Armstrong Parkin Architects has already been appointed to design the new facility, with construction anticipated to begin as early as December 2021.
WA Premier Mark McGowan told Examiner Newspapers that the facility would lead to greater learning opportunities for local residents, while breathing new life into the city’s CBD.
WA Education Minister Sue Ellery echoed the Premier’s sentiments and said the new courses would help residents acquire the skills necessary to work in the city’s growing industries.
“The TAFE here has been really limited in what it’s been able to offer because of the size of the facility here,” she said.
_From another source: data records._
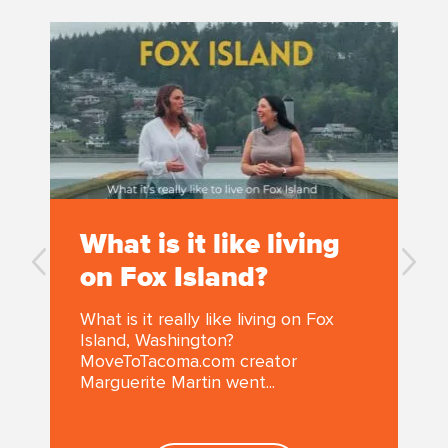
What is it like living
on Fox Island?
What is it really like living on Fox
Island, Washington?
MoveToTacoma.com creator
Marguerite Martin went...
“We know that youth unemployment in and around Armadale is a really serious issue and local member Tony Buti has been advocating for years for us to do this.
“In addition to the courses on offer at the moment, the new campus will have cutting-edge, state-of-the-art learning areas.
“We’re also looking at offering courses in logistics and warehousing and we know Armadale would be a good place to do that, given the freight arrangements – we know that’s where we’re going to need more skills.”
After lobbying for the development for more than a decade, the announcement had Member for Armadale Tony Buti grinning from ear to ear.
Dr Buti and Member for Burt Matt Keogh both agreed that the campus would create a buzz of economic activity, which would only improve the plight of the city’s business operators and rejuvenate the town centre in the post-COVID-19 recovery.
The funding allocation forms part of a $229.2 million ‘Rebuilding our TAFEs’ plan, the biggest capital works program for TAFE campuses in the state’s history, and follows the slashing of TAFE fees by up to 72 per cent on an additional 39 high priority courses.
The investment will leave a legacy of education and training for the community, according to City of Armadale Mayor Ruth Butterfield – who said there was no better time than right now to build a new educational facility.
The city and Business Armadale chair Henry Zelones have long advocated for the development of a new TAFE campus, stating that the proportion of disengaged youth highlighted a lack of access to education facilities.
Councillor Butterfield said having choice and opportunity was critical for residents who wanted to work and raise a family within the city and that the new facility would play an instrumental role in training the workforce of the future. The announcement comes just weeks after a petition was launched calling on the state government to revitalise Armadale.
The petition, spearheaded by Business News executive chairman and long-term local Elton Swarts, featured eight requests aimed at addressing the city’s escalating levels of unemployment – one of which was for the construction of a new TAFE campus.